Tasks to complete:
1. Transcribe, word for word, the portion of the Kung Fu Panda passage that begins with the words containing "The franchise consists" and ends with "also been produced.".
2. Name every short film listed in the Kung Fu Panda passage.

Kung Fu Panda is an American media franchise that originally started in 2008 with the release of the animated feature film of the same name, produced by DreamWorks Animation. Following the adventures of the titular Po Ping (primarily voiced by Jack Black and Mick Wingert), a giant panda who is improbably chosen as the prophesied Dragon Warrior and becomes a master of kung fu, the franchise is set in a fantasy wuxia genre version of ancient China populated by anthropomorphic animals. Although his status is initially doubted, Po proves himself worthy as he strives to fulfill his destiny.

The franchise consists mainly of three CGI-animated films: Kung Fu Panda (2008), Kung Fu Panda 2 (2011), and Kung Fu Panda 3 (2016) with a fourth film in development for release in 2024, and three television series: Kung Fu Panda: Legends of Awesomeness (2011–2016), The Paws of Destiny (2018–2019), and The Dragon Knight (2022–). The first two films were distributed by Paramount Pictures, the third film was distributed by 20th Century Fox and the fourth will be distributed by Universal Pictures, while the television series respectively aired on Nickelodeon and Nicktoons, Amazon Prime, and Netflix. Four short films, Secrets of the Furious Five (2008), Secrets of the Masters (2011), Secrets of the Scroll, and Secrets of the Panda Paws (both 2016), and a television special, Kung Fu Panda Holiday (2010), have also been produced.

Supplied data:
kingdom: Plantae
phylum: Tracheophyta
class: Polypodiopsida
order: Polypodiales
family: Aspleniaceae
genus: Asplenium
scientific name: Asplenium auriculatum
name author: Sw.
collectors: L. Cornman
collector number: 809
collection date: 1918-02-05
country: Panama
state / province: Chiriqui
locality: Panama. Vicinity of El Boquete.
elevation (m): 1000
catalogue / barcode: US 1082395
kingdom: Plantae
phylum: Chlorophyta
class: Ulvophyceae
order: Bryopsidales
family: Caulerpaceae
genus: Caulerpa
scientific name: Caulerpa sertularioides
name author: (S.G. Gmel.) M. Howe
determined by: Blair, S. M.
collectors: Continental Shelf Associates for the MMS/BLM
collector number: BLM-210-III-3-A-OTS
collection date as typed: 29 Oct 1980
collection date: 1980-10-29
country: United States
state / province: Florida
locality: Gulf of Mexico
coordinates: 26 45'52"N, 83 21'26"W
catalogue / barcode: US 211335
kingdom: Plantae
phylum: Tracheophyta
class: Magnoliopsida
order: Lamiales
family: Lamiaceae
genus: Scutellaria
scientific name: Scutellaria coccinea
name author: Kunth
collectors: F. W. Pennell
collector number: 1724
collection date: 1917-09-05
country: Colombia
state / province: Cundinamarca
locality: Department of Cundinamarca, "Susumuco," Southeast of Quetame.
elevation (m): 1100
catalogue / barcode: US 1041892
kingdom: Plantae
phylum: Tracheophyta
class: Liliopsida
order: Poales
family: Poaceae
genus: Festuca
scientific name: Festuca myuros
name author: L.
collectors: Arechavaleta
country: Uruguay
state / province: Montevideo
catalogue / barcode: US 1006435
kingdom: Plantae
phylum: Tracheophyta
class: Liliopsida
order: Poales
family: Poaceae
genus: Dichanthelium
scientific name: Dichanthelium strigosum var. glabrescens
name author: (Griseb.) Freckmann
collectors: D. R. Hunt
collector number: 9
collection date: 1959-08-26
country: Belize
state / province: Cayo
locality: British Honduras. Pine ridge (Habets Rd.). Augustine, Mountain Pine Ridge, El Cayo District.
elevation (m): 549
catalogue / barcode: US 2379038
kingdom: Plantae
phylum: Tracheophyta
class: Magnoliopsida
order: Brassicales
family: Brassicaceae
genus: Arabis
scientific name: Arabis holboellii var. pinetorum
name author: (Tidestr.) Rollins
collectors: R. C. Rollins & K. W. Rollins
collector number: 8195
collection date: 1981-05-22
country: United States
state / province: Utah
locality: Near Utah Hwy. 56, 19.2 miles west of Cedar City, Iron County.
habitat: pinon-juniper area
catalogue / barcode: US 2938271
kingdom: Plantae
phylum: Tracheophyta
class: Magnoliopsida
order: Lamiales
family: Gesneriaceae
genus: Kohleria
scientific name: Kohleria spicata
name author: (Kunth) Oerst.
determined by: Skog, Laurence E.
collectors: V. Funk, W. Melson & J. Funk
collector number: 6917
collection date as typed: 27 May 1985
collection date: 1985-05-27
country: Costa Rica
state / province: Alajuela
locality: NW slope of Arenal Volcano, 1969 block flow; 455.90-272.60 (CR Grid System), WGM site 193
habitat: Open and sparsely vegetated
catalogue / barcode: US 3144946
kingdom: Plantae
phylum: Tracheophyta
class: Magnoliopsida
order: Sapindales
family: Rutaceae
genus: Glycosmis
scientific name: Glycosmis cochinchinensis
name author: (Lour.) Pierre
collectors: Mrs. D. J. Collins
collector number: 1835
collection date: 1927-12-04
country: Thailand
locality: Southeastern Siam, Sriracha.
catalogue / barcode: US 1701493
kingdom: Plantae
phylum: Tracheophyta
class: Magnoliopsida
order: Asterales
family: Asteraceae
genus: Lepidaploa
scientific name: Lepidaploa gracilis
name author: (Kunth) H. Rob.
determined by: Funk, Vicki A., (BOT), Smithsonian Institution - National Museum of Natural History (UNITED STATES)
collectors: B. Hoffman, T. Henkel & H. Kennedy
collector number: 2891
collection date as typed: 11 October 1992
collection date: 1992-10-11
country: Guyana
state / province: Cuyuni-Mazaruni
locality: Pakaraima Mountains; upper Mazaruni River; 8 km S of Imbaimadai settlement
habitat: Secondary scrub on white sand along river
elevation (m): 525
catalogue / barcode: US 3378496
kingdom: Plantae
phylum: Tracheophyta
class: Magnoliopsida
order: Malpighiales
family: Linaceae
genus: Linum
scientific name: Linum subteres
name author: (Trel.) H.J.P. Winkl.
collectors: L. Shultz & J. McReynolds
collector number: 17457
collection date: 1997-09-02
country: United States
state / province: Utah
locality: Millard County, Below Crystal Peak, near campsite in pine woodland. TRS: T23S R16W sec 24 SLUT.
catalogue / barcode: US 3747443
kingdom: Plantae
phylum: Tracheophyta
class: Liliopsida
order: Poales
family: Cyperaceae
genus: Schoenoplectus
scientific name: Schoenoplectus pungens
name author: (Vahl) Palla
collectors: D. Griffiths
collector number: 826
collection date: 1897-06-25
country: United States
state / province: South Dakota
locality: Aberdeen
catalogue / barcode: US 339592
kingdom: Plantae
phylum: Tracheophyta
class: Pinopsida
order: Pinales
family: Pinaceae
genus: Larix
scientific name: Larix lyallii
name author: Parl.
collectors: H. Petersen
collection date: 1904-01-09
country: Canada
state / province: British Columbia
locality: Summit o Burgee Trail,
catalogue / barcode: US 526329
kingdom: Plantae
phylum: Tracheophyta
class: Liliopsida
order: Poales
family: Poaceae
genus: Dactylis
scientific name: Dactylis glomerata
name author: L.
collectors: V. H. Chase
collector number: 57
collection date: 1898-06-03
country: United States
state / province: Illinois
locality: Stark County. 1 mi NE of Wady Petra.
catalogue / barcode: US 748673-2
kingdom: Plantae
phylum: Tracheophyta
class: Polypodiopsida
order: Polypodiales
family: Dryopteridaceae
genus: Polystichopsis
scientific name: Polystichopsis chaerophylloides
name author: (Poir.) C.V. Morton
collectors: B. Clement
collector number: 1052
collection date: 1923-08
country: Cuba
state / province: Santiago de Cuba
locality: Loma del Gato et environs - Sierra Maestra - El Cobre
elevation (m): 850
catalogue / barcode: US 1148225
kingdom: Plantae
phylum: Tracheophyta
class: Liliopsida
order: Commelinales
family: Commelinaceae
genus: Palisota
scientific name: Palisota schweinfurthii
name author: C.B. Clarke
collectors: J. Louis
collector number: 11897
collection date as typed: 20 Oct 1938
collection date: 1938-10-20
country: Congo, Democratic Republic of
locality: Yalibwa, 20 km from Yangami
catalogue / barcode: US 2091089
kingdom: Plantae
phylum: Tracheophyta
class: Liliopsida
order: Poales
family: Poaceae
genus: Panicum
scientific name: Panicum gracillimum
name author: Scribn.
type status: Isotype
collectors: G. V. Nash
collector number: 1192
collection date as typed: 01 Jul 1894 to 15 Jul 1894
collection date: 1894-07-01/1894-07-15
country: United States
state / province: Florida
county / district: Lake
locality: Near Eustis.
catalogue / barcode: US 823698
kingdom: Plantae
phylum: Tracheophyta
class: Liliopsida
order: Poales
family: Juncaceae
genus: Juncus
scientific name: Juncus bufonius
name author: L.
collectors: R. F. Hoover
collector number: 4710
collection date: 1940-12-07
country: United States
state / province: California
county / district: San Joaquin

Numbered responses:
1.
The franchise consists mainly of three CGI-animated films: Kung Fu Panda (2008), Kung Fu Panda 2 (2011), and Kung Fu Panda 3 (2016) with a fourth film in development for release in 2024, and three television series: Kung Fu Panda: Legends of Awesomeness (2011–2016), The Paws of Destiny (2018–2019), and The Dragon Knight (2022–). The first two films were distributed by Paramount Pictures, the third film was distributed by 20th Century Fox and the fourth will be distributed by Universal Pictures, while the television series respectively aired on Nickelodeon and Nicktoons, Amazon Prime, and Netflix. Four short films, Secrets of the Furious Five (2008), Secrets of the Masters (2011), Secrets of the Scroll, and Secrets of the Panda Paws (both 2016), and a television special, Kung Fu Panda Holiday (2010), have also been produced.

2.
Secrets of the Furious Five
Secrets of the Masters
Secrets of the Scroll
Secrets of the Panda Paws